#### Teks Kajian:
::::::::::

Rabu, 19 November 2014

Lamunan pulang kerja



Duduk pada anak tangga di peron 3-4 Stasiun Manggarai. Diiringi lagu melankolis dari Badfinger, Apple of My Eye. Udara lembab beraroma hujan. Keadaan ini memaksaku untuk mengenang. Mengenang siapapun ia yang pernah membuat tidurku tak nyenyak karena mengkhayalkannya.

TK
Dia adalah seorang anak laki-laki dari kelas sebelah. Aku lupa namanya, mungkin Reza. Kita tidak saling mengenal. Aku hanya berinteraksi sekali dengannya, itu pun bukan hal yang manis. Ia memarahiku ketika kita dan teman-teman lainnya sedang bermain ayunan. Aku yang seharusnya menangis malah menyukainya. Ntahlah rasa itu tepatnya dinamai apa. Berhubung hanya dia laki-laki yang bisa aku ingat di masa TK, maka kuanggap ia istimewa. Ia berperawakan bocah nakal dengan rambut keriting kusut dan berpipi tirus.

::::::::::

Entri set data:
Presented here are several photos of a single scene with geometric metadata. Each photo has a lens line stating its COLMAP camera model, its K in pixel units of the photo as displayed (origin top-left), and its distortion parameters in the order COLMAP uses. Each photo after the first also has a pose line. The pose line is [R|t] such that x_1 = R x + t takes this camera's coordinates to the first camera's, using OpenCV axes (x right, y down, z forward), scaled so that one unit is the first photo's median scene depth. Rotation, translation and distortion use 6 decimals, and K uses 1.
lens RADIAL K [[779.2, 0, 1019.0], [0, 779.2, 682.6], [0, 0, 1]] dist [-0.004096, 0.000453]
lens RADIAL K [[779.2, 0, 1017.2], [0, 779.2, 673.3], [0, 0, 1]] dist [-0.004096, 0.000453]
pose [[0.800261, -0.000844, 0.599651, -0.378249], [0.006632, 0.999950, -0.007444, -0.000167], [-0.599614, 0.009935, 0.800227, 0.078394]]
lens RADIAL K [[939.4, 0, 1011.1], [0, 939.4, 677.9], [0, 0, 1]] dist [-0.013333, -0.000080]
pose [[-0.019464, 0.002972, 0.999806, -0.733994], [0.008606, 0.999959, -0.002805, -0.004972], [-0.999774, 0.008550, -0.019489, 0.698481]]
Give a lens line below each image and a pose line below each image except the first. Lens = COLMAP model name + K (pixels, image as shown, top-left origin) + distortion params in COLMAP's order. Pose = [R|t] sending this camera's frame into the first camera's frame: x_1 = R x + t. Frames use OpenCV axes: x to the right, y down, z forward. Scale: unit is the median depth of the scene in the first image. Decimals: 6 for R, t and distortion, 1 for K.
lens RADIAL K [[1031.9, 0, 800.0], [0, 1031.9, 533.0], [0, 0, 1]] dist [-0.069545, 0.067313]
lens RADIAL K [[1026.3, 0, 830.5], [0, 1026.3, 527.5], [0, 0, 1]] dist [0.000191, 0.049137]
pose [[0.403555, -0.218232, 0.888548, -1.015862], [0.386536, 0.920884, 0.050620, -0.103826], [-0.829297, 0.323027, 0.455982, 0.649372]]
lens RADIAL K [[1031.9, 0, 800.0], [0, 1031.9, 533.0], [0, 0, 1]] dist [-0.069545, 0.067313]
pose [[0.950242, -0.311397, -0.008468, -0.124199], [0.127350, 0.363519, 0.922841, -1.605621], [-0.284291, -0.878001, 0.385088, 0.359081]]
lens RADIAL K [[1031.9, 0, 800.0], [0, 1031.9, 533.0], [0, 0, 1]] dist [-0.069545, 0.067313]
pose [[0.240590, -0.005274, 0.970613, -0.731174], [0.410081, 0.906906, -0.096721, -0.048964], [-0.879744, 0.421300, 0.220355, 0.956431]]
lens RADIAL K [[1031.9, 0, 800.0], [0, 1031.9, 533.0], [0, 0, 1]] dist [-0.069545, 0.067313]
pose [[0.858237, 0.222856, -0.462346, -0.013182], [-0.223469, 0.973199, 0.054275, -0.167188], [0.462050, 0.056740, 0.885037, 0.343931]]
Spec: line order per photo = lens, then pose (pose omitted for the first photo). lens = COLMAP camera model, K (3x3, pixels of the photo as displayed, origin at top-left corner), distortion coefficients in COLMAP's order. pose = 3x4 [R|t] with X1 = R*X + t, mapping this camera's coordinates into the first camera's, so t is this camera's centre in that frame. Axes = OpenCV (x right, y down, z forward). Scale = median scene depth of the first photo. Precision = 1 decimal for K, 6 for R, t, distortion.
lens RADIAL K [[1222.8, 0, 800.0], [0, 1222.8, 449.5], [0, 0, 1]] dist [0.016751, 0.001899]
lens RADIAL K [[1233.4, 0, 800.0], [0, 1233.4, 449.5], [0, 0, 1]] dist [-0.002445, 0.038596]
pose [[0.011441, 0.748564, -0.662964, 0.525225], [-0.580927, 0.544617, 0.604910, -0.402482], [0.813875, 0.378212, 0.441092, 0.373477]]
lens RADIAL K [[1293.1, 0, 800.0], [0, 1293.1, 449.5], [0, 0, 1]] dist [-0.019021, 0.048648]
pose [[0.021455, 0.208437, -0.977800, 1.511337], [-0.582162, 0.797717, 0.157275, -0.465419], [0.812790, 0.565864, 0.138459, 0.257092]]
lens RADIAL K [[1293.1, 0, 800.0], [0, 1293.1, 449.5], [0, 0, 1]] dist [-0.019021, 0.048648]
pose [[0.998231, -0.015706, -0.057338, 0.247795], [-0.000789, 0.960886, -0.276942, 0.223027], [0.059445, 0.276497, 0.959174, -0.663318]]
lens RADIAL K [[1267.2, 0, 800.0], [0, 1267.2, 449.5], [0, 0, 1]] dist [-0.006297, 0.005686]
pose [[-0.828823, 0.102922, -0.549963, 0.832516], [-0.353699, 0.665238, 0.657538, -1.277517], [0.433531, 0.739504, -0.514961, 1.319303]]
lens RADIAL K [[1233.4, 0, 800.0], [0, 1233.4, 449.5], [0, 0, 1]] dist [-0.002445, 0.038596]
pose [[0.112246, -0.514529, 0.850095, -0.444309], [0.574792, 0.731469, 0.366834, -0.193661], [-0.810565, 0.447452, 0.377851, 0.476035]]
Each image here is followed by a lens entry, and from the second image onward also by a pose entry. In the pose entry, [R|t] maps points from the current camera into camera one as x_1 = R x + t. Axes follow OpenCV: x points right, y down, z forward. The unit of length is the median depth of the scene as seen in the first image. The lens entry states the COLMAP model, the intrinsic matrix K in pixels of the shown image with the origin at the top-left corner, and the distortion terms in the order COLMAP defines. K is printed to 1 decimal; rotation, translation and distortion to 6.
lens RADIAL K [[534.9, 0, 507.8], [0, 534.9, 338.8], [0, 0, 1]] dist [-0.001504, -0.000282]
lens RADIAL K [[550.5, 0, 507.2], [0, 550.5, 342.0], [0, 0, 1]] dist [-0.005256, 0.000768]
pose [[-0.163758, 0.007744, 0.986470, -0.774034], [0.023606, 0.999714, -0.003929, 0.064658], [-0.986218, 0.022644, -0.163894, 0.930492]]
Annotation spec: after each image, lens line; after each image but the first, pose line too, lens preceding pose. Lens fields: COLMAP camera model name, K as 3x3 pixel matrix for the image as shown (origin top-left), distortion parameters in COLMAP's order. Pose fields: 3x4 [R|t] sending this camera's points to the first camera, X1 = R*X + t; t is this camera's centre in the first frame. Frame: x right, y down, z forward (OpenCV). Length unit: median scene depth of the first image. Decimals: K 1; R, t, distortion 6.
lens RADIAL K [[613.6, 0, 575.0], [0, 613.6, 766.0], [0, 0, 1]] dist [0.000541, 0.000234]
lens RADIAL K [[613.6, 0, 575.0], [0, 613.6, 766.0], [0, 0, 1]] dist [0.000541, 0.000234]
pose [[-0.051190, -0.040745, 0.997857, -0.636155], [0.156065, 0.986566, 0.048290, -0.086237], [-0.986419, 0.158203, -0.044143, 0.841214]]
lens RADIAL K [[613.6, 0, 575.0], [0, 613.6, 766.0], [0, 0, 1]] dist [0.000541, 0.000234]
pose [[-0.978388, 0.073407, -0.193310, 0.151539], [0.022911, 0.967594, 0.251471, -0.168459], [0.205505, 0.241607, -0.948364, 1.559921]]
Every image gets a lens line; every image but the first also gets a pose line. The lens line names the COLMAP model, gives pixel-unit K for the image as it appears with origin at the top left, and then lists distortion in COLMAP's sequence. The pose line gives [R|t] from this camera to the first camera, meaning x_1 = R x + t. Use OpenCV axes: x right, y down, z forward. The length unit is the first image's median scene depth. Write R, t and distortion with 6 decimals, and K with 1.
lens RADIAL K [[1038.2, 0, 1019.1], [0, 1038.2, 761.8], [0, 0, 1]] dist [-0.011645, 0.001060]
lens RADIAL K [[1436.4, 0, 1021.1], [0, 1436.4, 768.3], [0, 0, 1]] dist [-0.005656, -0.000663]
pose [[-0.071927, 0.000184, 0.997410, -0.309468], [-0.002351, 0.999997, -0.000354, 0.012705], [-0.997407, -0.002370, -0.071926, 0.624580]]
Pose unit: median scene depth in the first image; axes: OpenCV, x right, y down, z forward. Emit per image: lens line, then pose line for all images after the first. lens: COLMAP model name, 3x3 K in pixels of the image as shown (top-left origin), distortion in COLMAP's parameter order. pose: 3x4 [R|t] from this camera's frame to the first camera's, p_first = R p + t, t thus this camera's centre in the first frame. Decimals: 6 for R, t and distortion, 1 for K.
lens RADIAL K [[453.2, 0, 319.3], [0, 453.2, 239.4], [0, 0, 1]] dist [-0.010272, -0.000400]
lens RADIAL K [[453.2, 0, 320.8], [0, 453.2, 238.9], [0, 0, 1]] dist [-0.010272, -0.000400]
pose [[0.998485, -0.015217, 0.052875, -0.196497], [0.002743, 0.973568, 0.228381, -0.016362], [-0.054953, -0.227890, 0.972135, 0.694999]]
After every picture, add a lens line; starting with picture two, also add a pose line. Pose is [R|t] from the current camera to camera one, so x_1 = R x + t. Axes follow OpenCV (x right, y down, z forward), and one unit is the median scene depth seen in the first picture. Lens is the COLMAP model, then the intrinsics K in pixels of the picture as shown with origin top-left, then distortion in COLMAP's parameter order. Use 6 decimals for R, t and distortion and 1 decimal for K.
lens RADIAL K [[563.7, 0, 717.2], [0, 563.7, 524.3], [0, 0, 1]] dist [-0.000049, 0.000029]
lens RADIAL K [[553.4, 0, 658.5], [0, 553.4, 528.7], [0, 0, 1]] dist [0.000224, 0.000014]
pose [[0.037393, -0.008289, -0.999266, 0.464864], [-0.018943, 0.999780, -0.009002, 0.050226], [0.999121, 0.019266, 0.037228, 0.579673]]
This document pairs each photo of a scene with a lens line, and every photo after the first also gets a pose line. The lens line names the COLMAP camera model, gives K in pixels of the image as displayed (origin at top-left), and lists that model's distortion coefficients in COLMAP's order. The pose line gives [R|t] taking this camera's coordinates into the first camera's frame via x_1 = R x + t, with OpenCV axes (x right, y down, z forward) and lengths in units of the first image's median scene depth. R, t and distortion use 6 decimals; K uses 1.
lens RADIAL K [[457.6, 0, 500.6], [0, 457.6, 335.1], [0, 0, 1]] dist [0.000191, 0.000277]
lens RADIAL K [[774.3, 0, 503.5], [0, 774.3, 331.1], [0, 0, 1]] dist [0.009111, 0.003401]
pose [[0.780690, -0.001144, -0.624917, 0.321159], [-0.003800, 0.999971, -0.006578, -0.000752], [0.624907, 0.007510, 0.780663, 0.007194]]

::::::::::

#### Kumpulan Tugas:
(a) Tulis kembali baris-baris daftar tanpa perubahan, mulai dari baris pertama daftar sampai dengan baris yang memuat "673.3], [0, 0, 1]] dist [-0.004096, 0.000453]", dan sertakan kedua baris batas tersebut.
(b) Lanjutkan teks tentang lamunan pulang kerja dari bagian akhirnya.
Teks dan daftar di atas tidak berkaitan satu sama lain.

#### Jawaban Tugas:
(a)
Presented here are several photos of a single scene with geometric metadata. Each photo has a lens line stating its COLMAP camera model, its K in pixel units of the photo as displayed (origin top-left), and its distortion parameters in the order COLMAP uses. Each photo after the first also has a pose line. The pose line is [R|t] such that x_1 = R x + t takes this camera's coordinates to the first camera's, using OpenCV axes (x right, y down, z forward), scaled so that one unit is the first photo's median scene depth. Rotation, translation and distortion use 6 decimals, and K uses 1.
lens RADIAL K [[779.2, 0, 1019.0], [0, 779.2, 682.6], [0, 0, 1]] dist [-0.004096, 0.000453]
lens RADIAL K [[779.2, 0, 1017.2], [0, 779.2, 673.3], [0, 0, 1]] dist [-0.004096, 0.000453]

(b)
SD
Kelas 1 caturwulan 1, namanya Robi. Rambutnya coklat terang, tinggi diantara yang lain dan kulitnya sangat putih. Ia pernah menggodaku, ia menghadangku, menghentikan langkahku dengan mengembangkan kedua lengannya. Aku kiri, ia ke kiri, aku ke kanan ia kekanan. Aku ingat ia begitu sambil tersenyum manis lalu memanggilku "Saras". Aku pura-pura marah padanya dan mengancamnya untuk mengadukan "tindak kriminal" ini ke wali kelas. Lalu ia tertawa kecil dan meminta maaf lalu membiarkanku pergi menuju kantin. Tahukah ia bahwa aku selalu menunggunya menggodaku lagi di hari-hari berikutnya. Caturwulan 2 aku pindah kota, aku pun kehilangannya. Aku kerap berharap tiba-tiba ada murid baru di sekolahku dan ternyata dia Robi, khayalan ini aku adopsi dari tayangan di televisi.

Aku mulai memiliki idola, seperti Chester Beninngton dan Y2K (salah satu petarung di WWF Smack Down), ku tulis mereka di diaryku. Aku juga menyukai abang-abang gondrong yang kuanggap mirip Y2K, abang gondrong ini hanya kutemui ketika acara 17an di RT-ku. Aku sering membayangkannya walau sampai sekarang aku tidak tahu namanya siapa.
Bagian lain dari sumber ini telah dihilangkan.